TOPIC OF THE WEEK: Georgia leading, Armenia rising, Azerbaijan stable in South Caucasus Banking Review

CAUCASUS / CENTRAL ASIA - Report 28 Nov 2025 by Ivan Tchakarov

I just completed a comparative report of the banking sectors and broader business climates of Armenia, Georgia, and Azerbaijan across 17 thematic pillars. My South Caucasus Banking & Investment Review 2025 finds that Georgia is still leading the South Caucasus in banking and investment metrics with a composite score of 87.8 out of 100, but Armenia is rapidly emerging as regional rising star, posting 82.4 out of 100, while Azerbaijan, with a score of 69.2, is performing strongly in sovereign buffers and fiscal liquidity but lagging on transparency, diversification, and innovation. The report thus provides a more rounded and comprehensive methodology than rating agencies for assessing states in banking and investment terms.
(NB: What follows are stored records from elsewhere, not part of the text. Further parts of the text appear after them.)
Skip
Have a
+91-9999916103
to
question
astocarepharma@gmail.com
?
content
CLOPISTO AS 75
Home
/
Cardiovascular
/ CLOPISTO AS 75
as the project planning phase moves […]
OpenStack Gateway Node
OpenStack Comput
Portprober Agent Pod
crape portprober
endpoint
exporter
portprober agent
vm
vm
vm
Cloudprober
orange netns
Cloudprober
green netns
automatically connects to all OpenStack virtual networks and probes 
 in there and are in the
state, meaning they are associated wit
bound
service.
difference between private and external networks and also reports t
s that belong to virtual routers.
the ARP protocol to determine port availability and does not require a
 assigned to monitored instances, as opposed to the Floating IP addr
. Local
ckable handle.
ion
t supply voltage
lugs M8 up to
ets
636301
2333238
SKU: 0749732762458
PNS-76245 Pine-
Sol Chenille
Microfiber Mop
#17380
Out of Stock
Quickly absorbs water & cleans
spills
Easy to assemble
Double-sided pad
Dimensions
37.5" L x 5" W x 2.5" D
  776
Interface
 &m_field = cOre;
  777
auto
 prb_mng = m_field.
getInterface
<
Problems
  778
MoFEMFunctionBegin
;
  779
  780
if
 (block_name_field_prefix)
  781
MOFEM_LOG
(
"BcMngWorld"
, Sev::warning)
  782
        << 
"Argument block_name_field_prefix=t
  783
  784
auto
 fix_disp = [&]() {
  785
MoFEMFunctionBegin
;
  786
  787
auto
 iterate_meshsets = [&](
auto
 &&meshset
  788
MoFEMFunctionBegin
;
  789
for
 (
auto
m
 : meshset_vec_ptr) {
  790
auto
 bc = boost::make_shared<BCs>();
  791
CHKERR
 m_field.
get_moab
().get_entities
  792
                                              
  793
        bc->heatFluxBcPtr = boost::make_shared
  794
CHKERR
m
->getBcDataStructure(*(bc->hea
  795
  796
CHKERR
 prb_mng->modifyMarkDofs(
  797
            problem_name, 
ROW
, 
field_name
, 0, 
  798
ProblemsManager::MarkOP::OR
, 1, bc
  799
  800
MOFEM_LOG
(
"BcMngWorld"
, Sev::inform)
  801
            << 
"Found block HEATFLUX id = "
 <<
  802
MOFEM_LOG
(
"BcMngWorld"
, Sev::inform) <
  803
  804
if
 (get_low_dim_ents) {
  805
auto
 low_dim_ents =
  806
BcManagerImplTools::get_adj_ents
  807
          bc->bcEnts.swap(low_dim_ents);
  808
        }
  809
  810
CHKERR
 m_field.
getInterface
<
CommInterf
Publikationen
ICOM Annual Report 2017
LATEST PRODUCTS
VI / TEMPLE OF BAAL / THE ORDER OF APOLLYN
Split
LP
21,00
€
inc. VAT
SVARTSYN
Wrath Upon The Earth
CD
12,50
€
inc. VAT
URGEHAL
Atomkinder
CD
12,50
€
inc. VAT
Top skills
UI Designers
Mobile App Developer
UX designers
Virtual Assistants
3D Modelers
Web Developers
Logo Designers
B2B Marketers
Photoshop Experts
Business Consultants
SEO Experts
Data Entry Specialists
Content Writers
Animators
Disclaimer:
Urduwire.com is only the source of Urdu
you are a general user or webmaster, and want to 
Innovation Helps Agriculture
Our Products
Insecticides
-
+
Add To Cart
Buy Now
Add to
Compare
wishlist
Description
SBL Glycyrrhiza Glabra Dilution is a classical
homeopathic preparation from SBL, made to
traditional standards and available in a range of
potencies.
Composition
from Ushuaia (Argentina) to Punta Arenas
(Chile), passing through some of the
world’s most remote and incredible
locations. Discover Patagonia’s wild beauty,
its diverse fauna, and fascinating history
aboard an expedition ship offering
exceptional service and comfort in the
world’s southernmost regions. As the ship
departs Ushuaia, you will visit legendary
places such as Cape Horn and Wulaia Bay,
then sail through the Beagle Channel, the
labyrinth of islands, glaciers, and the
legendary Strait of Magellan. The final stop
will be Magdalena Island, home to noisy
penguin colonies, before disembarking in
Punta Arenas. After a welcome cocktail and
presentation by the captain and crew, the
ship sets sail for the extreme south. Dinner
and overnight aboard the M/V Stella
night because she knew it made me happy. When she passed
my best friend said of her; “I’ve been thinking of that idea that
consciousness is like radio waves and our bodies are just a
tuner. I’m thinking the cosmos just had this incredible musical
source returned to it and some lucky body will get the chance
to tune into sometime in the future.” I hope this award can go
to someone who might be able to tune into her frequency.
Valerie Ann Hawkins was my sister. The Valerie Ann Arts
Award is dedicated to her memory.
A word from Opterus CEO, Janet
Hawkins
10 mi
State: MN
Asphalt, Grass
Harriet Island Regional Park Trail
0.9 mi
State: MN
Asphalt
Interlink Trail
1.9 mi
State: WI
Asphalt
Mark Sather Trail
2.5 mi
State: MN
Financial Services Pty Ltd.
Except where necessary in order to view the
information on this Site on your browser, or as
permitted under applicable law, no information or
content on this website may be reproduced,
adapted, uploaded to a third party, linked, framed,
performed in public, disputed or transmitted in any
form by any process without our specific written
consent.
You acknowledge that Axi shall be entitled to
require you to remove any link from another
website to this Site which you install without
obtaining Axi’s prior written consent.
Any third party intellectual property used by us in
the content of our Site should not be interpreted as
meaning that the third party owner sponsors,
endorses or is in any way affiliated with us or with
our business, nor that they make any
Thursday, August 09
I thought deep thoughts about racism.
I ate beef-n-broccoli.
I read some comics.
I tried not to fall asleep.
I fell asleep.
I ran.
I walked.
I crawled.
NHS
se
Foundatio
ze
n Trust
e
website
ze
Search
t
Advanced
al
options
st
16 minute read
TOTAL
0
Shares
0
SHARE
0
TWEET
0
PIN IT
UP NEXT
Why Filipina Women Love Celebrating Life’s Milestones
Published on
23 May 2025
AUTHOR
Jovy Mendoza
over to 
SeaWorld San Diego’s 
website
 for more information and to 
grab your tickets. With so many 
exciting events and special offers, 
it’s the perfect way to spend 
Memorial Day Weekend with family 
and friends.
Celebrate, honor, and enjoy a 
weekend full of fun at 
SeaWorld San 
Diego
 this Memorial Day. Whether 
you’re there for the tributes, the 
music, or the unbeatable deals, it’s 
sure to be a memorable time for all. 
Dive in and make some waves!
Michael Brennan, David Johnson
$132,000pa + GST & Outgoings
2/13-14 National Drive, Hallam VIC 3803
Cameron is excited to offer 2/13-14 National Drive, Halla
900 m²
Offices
I argue that market participants should view the South Caucasus as a frontier region that presents varying risk-return profiles. While Armenia, Georgia and Azerbaijan enjoy obvious commonalities in terms of geographic proximity and post-Soviet institutional legacies, their financial systems and approaches to modeling the policy environment are fundamentally different. Georgia stands out for liberal regulation and strong integration with Western capital. Armenia combines progress in digital innovation and human capital strengths with macro-prudential caution. Azerbaijan anchors on state-driven liquidity and energy link stability.

From a practical perspective, I also suggest a particular market-entry structure. In terms of prospective expansion, the most compelling market for entry or scaling in the banking sector is Georgia due to the best balance of regulatory predictability, market size and digital-finance readiness. Armenia follows closely behind—excellent for technology-driven, diaspora- and cross-border plays—while Azerbaijan is a medium-term prospect depending on accelerating transparency and green-finance reforms.

For balanced portfolio investors seeking entry, a hub-and-spoke structure with Georgia as operational headquarters, Armenia as R&D and innovation lab, and selective Azerbaijan asset-light partnerships, offers the most robust access into the Caucasus banking sector.

In conclusion, I stress that, while investment-grade labels (produced by rating agencies) shape capital flows, they can obscure underlying fragilities. Azerbaijan’s sovereign upgrade demonstrates the power of fiscal prudence and resource management. Yet I contend that long-term creditworthiness in the South Caucasus will hinge on governance, diversification and institutional transparency, the very elements least visible in conventional rating models. As regional economies integrate through peace frameworks and connectivity corridors, a broader evaluation matrix—one that blends sovereign credit with innovation, regulation, and human-capital metrics—may provide a more reliable compass for investment decisions.